A SIGNIFICANT INFLUENCE
Nineteen twenty-four greatly impacted on Virginia's Native American populations and beyond. It marked another page to "Paper or Document Genocide." This was another chapter in US Governmental attempts to destroy the Native American populations. Just, without spilling blood, write them out of the census. After the 1924 Racial Integrity Act in Richmond VA, it was difficult to survive as a "Hidden Indian" in rural Fairfax County and the Nation's Capital, especially if you were bright and talented. The Act, spearheaded by eugenics proponent Dr. Walter Ashby Plecker, made it punishable by imprisonment, anyone who placed "Indian" as the race of an individual's birth certificate. Plecker believed that America had just two races, one white and the other black. His goal was to eradicate the Indian, a tactic the Nazis came to America before WWII to learn about how to apply this movement to Germany's Jews.
So, some Native families knew their tribal names, but many went underground.
|Above: One of Georgia's many ceramic pieces using a more contemporary approach to traditional Pamunkey pottery by incorporating painting. (Her BFA was in painting while her MFA was in ceramics.)|
DC did not recognize its local Native Americans, only those dignitaries who, as parts of delegations, occasionally visited from "out West". As for the local populations, most mistakenly believed that "the Indians were all killed out." The only prominent Native presence in the city and surrounding suburbs are the derogatory Redskin football mascot and the team's name.
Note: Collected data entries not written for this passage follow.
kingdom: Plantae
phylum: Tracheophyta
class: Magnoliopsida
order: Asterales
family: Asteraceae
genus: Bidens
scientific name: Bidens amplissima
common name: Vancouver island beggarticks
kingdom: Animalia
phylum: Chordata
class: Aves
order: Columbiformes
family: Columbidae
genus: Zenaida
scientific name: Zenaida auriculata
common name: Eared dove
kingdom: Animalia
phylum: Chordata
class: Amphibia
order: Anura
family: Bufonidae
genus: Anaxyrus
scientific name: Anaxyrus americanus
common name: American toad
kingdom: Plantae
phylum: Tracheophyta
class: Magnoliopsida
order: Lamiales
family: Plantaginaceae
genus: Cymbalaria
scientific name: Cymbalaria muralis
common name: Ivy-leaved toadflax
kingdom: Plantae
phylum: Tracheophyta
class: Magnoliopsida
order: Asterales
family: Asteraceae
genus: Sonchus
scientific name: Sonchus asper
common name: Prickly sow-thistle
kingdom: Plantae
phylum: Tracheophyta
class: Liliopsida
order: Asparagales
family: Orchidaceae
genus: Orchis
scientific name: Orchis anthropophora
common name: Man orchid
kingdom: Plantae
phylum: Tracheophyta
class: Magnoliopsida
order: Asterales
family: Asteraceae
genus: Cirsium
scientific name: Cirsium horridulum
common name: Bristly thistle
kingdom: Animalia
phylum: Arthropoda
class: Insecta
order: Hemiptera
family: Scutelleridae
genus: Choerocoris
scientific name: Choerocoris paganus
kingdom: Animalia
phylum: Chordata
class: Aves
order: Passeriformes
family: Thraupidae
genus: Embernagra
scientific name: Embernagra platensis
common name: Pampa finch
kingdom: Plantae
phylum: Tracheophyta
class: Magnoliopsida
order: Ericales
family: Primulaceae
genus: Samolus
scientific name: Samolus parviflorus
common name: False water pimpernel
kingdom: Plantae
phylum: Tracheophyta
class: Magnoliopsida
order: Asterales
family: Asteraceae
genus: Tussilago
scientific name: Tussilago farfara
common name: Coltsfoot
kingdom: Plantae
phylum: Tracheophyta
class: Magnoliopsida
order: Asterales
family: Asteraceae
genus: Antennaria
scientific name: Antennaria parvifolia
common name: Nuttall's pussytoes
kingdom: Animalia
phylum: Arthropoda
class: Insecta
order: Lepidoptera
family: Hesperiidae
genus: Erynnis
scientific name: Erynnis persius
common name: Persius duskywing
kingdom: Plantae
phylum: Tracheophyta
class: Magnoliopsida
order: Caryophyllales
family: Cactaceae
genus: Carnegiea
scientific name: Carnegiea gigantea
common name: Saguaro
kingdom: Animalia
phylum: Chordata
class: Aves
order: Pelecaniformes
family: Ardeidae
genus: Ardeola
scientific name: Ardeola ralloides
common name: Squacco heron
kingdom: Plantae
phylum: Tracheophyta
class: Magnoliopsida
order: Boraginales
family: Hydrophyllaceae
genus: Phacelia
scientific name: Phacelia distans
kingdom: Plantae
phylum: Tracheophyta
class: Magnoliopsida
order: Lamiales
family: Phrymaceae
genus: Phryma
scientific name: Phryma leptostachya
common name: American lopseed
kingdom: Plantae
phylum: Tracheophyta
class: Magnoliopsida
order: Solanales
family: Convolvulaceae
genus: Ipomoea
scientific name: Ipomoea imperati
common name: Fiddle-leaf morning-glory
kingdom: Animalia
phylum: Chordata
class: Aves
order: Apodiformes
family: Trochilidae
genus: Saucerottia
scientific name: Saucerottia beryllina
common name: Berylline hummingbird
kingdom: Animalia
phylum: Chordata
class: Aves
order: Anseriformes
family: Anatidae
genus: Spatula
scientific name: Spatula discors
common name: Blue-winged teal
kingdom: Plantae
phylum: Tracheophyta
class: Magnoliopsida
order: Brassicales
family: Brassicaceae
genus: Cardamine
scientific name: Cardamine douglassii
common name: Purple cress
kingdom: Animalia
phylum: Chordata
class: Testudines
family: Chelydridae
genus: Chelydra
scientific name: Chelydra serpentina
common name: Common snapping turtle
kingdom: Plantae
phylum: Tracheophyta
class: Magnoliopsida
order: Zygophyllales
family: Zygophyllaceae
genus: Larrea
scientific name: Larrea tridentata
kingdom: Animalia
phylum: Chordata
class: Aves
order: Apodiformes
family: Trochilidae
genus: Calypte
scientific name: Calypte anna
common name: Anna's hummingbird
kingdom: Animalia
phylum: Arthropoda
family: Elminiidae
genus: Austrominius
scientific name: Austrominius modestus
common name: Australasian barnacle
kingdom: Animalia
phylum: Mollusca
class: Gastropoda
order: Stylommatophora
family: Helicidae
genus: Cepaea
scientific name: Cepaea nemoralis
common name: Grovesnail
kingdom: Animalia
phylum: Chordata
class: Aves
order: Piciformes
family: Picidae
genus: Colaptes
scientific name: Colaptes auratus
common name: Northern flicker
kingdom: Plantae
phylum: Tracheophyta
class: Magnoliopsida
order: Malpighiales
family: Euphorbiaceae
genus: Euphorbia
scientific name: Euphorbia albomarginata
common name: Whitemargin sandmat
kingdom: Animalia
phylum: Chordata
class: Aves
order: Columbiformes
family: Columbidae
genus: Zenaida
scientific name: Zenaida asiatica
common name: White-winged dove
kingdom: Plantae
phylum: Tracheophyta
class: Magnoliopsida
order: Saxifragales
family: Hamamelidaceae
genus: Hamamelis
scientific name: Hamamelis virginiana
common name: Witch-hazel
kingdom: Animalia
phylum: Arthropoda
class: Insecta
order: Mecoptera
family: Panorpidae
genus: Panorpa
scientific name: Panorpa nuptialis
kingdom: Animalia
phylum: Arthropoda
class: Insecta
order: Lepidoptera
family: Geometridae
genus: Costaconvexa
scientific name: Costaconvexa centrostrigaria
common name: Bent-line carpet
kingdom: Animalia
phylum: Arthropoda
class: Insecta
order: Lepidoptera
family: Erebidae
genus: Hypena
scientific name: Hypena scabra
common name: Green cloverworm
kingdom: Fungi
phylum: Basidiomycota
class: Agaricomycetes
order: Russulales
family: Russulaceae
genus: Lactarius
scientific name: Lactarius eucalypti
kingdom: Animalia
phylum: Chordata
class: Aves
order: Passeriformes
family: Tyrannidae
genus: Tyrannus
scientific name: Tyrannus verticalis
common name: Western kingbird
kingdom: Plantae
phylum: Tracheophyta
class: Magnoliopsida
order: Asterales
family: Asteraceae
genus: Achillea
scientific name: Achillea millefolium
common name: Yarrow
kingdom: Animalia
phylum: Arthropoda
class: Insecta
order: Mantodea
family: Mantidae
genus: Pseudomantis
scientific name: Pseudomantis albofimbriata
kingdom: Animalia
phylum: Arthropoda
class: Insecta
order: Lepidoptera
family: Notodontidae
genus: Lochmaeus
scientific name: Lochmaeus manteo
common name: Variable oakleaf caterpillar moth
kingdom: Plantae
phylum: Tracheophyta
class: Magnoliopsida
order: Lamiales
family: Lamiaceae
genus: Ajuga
Some local Native families kept their family secrets for fear of ridicule or skeptical believers in the racist "One Drop Theory." That is, "one drop of Sub-Saharan ‘blood' makes one Black. Today, this racist theory is still believed and enforced by self-appointed "race police". The fact in DC, as was true of other cities, if you were not white you had to live in the Negro part of town. Full blood Cherokees and Delaware Natives ran into the same segregated housing issues. Brown-skinned Natives were misidentified as "colored,"
It is important to mention this applied un-scientific theory that was created by America racists since it impacted on the life and career of Georgia Mills Jessup. During the last 30 years of her life, Georgia reconnected with and worked closely on Native issues with her cousins on the Pamunkey Reservation. She, Chief Bill Miles and his wife, Ann (a genealogist) stayed at each other's homes while doing family research and tribal business.
In spite of adversities created by external identity challenges, she was extremely successful in reestablishing her indigenous ties to her beloved city in "Attan Amaik" (Powhatan Algonquian territorial name which translates into "Our Fertile Country").